**Task instructions:** In the page of literature quotes below, please name the book that the quote beginning "You will become way less concerned" comes from.
Passage to read START
We recently asked members of the BuzzFeed Community to tell us what quote from literature changed their outlook on life. Here are their enlightening responses.

2. "You never really understand a person until you consider things from his point of view...Until you climb inside of his skin and walk around in it."
—Harper Lee, To Kill a Mockingbird
Submitted by Shelley Schoppert, Facebook
3. "The mark of the immature man is that he wants to die nobly for a cause, while the mark of the mature man is that he wants to live humbly for one."
—J.D. Salinger, Catcher in the Rye
Submitted by Bram NL, Facebook
4. "I assign myself no rank or any limit, and such an attitude is very much against the trend of the times. But my world has become one of infinite possibilities."
—Ralph Ellison, Invisible Man
Submitted by Erik
5. "You will become way less concerned with what other people think of you when you realize how seldom they do."
—David Foster Wallace, Infinite Jest
Submitted by Marianne Myers, Facebook

7. "We accept the love we think we deserve."
Passage to read END
Information START
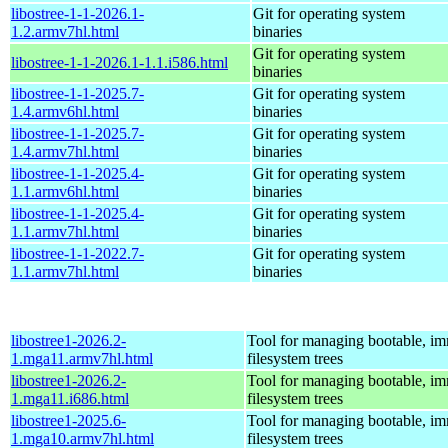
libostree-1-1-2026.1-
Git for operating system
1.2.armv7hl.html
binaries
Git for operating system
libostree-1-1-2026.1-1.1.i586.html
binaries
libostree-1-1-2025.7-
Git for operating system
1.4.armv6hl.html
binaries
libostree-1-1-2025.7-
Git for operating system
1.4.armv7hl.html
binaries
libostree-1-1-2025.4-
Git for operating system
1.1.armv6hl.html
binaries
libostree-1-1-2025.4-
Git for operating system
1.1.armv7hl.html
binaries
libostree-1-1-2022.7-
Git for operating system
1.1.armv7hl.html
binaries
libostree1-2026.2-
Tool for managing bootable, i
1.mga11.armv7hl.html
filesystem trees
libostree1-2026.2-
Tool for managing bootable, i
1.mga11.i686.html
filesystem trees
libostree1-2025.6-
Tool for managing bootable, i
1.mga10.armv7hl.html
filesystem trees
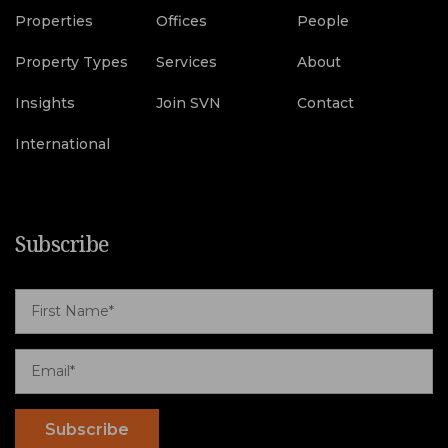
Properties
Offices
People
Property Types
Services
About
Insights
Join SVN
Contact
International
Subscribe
Information END
Information START
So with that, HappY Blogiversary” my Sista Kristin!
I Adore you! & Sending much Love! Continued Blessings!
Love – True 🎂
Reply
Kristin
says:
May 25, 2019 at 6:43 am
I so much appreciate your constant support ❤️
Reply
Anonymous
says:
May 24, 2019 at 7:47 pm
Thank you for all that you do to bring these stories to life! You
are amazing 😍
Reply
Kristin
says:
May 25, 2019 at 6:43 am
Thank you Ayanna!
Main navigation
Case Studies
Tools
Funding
Information END
Information START
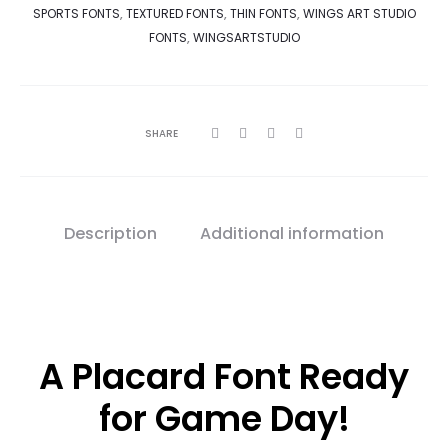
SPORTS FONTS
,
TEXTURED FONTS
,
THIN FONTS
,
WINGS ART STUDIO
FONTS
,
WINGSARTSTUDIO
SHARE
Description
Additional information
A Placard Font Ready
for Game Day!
Information END
**Completed exercise:** Infinite Jest, by David Foster Wallace.